Page text:

= = =

Comment on Single-use e-cigarettes contain batteries that last hundreds of cycles despite being discarded
Corkyskog@sh.itjust.works 10 months agoLol comparing it to heroin.
It’s not the substance itself that is addictive, it’s cultural aspects and ease of access. When you can throw a stone in any direction and hit a store that sells tobacco, it’s going to be harder to quit. Even if you are far away from a store, if your near any significant group of people you can find someone who will give you a cigarette.
Now if I wanted heroin it would probably take me a week to bounce messages around some of my more downtrodden acquaintances before I found a dealer. And you won’t find anyone who is going to share their heroin with you. If you knew the hoops people would jump through and fire they would walk across to obtain heroin, you wouldn’t compare that to cigarettes. Hardly anyone would do all that shit just for a smoke.
FlyingSquid@lemmy.world 10 months ago
It’s compared to heroin in terms of how addictive it is. And considering people have spent their entire lives trying to quit and failed, that seems right to me.
I bet you think I made that up, don’t you? I did not.
www.google.com/search?q=nicotine+as+addictive+as+…
Corkyskog@sh.itjust.works 10 months ago
It just isn’t as addictive. Period. They are comparing something with ubiquitous access to something extremely difficult to source. If people had source tobacco like they source heroin, no would smoke.
There are almost no withdrawal symptoms from quitting smoking. I dare you to use H for a month and then quit cold turkey. I will smoke for a month and do the same… we can compare notes about how addictive it is.
FlyingSquid@lemmy.world 10 months ago
Based on what evidence?
Weird, because I sure had them. Like several days of shaking and nausea.
I was on various opioids for over a year due to my trigeminal neuralgia. They didn’t work, but my neurologist tried one after another. So in a way, I was using thing nearly as strong as heroin with a similar profile for a lot longer. Quitting them had similar side effects, but it wasn’t as hard. Something tells me you don’t have personal experience with this and are just guessing.
Or maybe it’s very, very hard to quit since, again, some people try over and over again their entire lives and fail. I’m sure you’re aware of that, so I’m not sure why you’re pretending you aren’t.
Corkyskog@sh.itjust.works 10 months ago
Ask anyone who has tried both. Ask all of the people who tried smoking in their teens and didn’t continue.
I had a minor headache for a couple days, and that’s about it other than cravings. I have yet to meet anyone whose quit who had significant withdrawal symptoms, and some of them have smoked for decades.
Comparing a clinical doses of opoids is not the same at all as street heroin where no one is controlling the dose. Your doctor will keep your dose standardized, when you do heroin you will eventually get bags that are way stronger, your tolerance will increase to a level that a doctor wouldn’t prescribe to someone unless they were on hospice. Once you have that tolerance, quitting is incredibly excruciating, you will be sicker than you ever have been in your life. Maybe after a week you will stop being sick, and if your lucky after 2 weeks the extreme depression might ease a bit.
It’s just not a good comparison. Ubiquitous access vs extremely difficult access is the only reason people compare them. The substances themselves are not even in the same ballpark in terms of physical addictiveness.

= = =

Collected data:

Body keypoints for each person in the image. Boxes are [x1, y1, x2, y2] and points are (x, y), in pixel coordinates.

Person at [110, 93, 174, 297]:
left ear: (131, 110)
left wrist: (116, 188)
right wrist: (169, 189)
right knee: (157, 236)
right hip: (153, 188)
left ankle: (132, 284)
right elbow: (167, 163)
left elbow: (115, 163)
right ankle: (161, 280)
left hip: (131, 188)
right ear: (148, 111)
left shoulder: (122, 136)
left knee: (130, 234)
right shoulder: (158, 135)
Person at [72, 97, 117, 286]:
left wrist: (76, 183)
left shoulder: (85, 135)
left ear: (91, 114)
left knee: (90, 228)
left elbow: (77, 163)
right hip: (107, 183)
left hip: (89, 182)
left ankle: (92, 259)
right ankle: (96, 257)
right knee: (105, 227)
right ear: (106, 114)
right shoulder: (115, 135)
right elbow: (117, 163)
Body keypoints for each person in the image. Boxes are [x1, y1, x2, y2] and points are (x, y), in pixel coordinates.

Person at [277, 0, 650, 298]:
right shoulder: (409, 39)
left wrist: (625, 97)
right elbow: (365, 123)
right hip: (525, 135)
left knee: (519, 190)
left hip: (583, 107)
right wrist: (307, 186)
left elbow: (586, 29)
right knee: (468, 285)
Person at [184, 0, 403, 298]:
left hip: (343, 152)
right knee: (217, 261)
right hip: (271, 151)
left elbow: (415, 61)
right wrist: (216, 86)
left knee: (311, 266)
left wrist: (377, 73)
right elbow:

= = =

In the comment thread, repeat word for word the passage that starts at the words "Or maybe it’s" and ends after "smoked for decades.".

Written response:
Or maybe it’s very, very hard to quit since, again, some people try over and over again their entire lives and fail. I’m sure you’re aware of that, so I’m not sure why you’re pretending you aren’t.
Corkyskog@sh.itjust.works 10 months ago
Ask anyone who has tried both. Ask all of the people who tried smoking in their teens and didn’t continue.
I had a minor headache for a couple days, and that’s about it other than cravings. I have yet to meet anyone whose quit who had significant withdrawal symptoms, and some of them have smoked for decades.